BEGIN

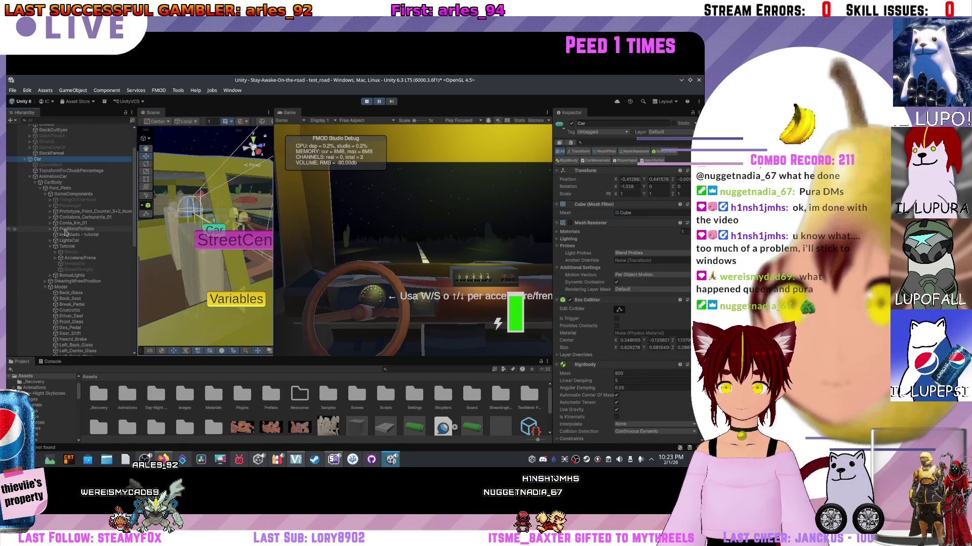
click(73, 194)
click(53, 176)
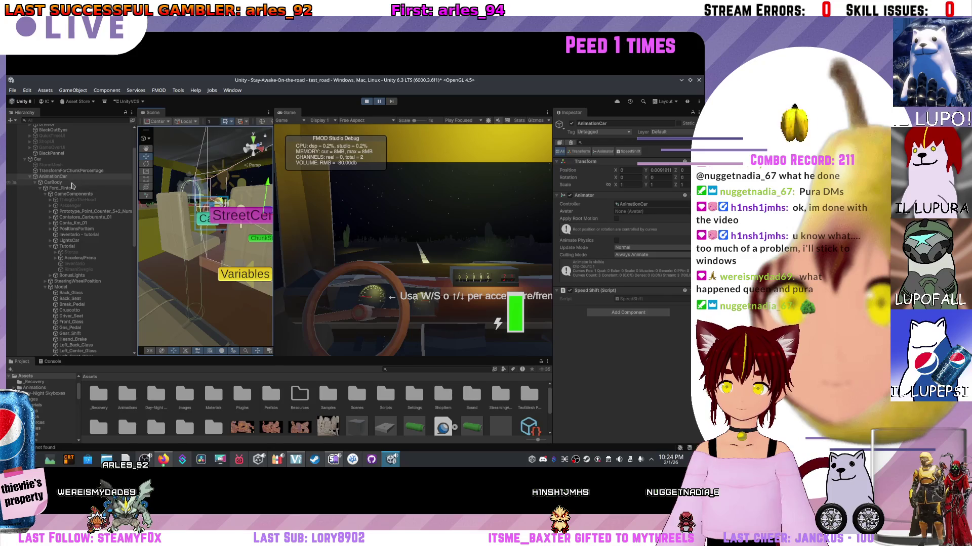
click(53, 182)
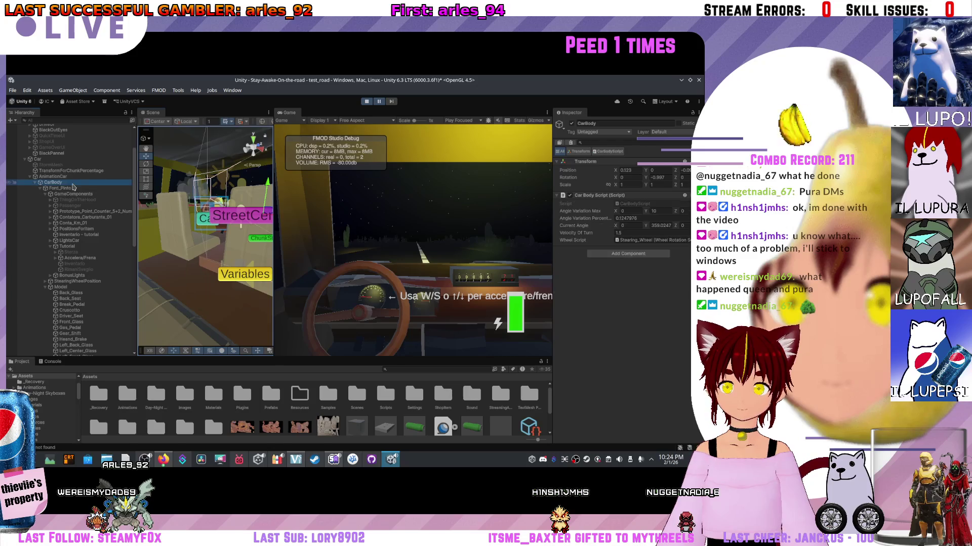
- Select the XR Origin rig and resume the paused game
click(38, 188)
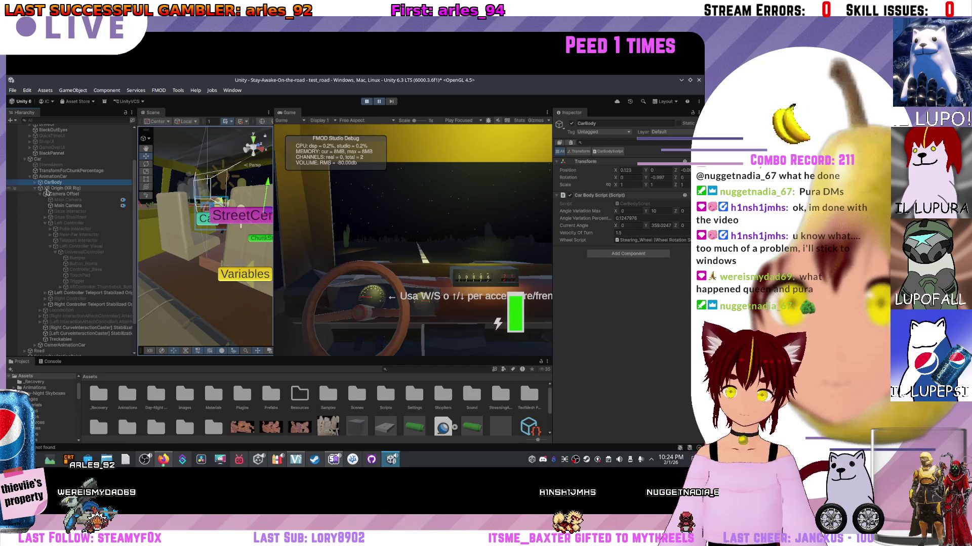
click(46, 188)
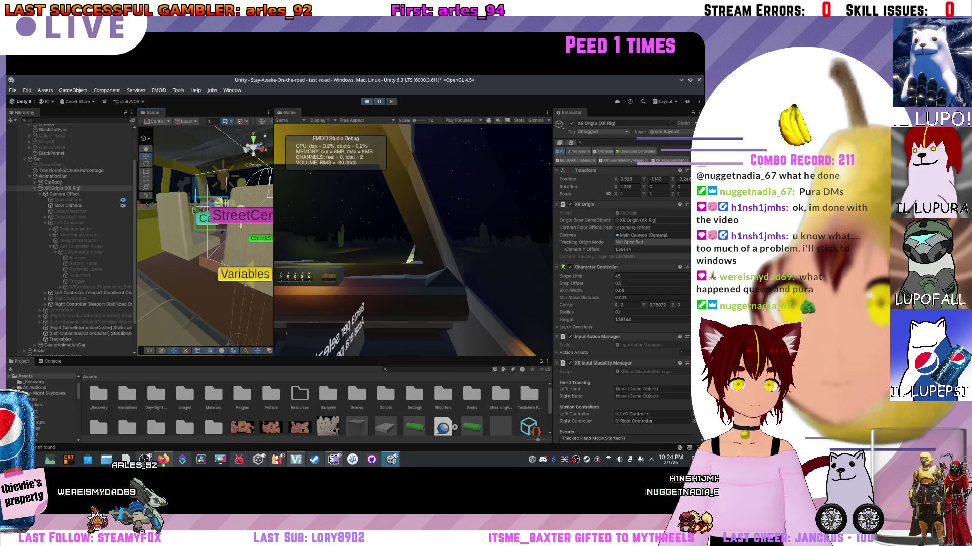
click(379, 102)
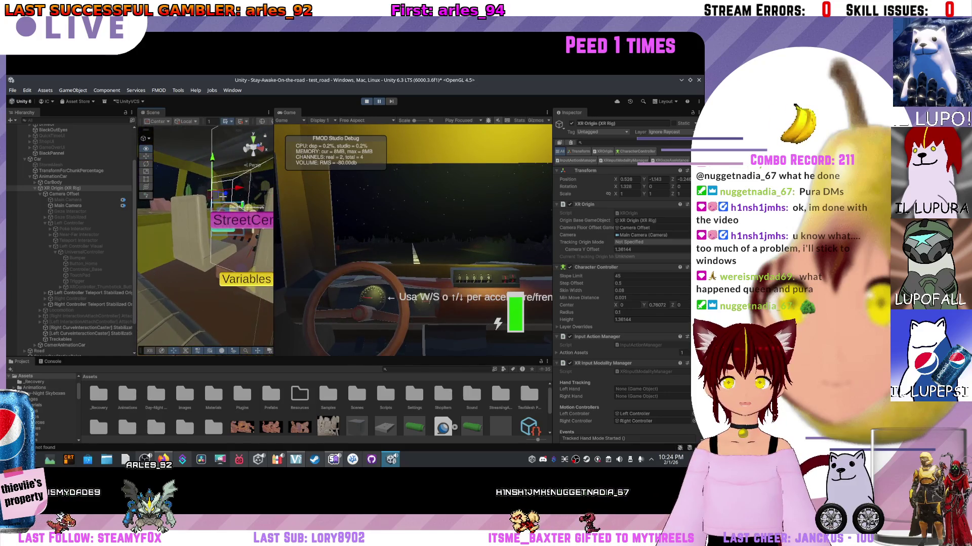
- Shift the XR Origin to Position X 0.721
scroll(243, 197, up, 3)
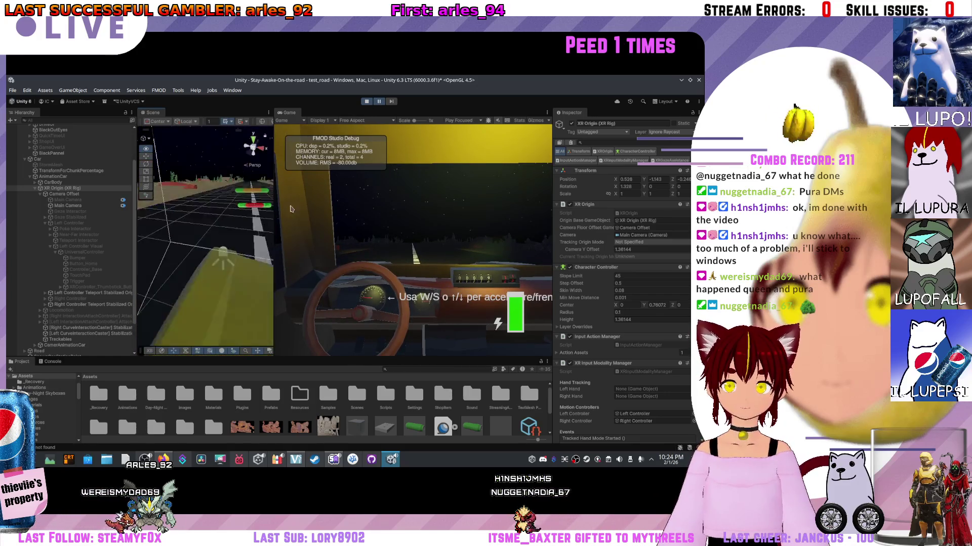
scroll(216, 154, down, 5)
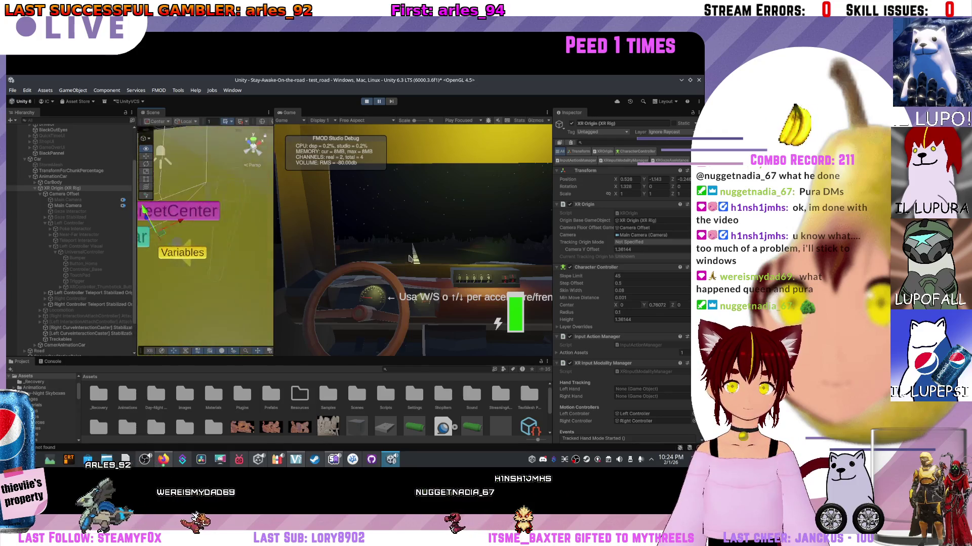
scroll(194, 229, up, 4)
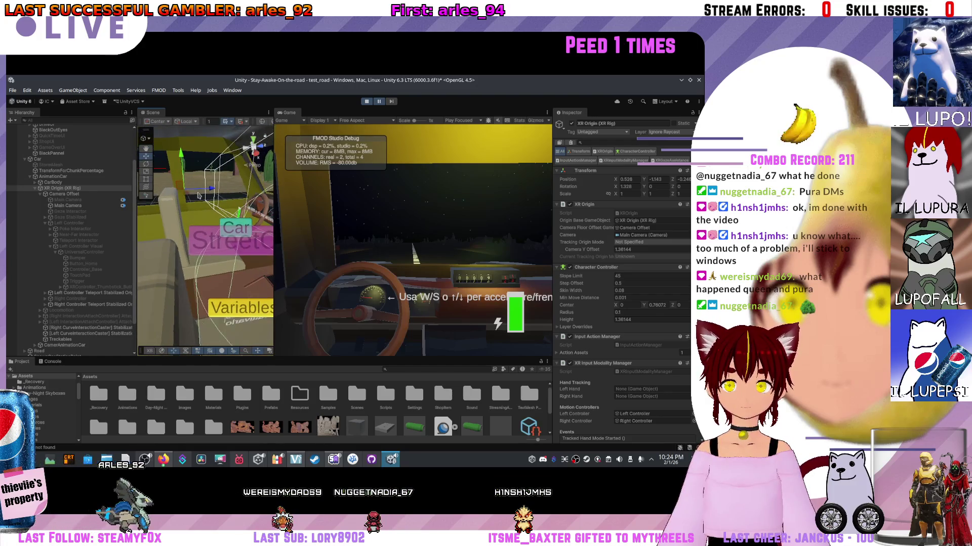
mouse_move(190, 206)
mouse_down()
mouse_move(223, 240)
mouse_move(262, 242)
mouse_up()
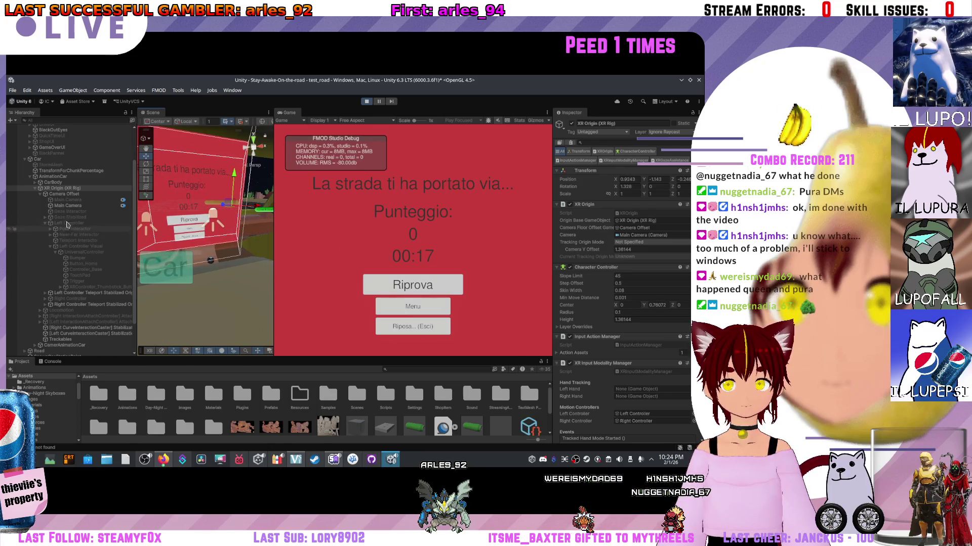
- Inspect the Main Camera's settings and orbit the Scene view to a new angle
click(70, 205)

END

• _Your instructions_
Copy every line in the records above that contains the word "click".

• _Answer to this task_
click(73, 194)
click(53, 176)
click(53, 182)
click(38, 188)
click(46, 188)
click(379, 102)
click(70, 205)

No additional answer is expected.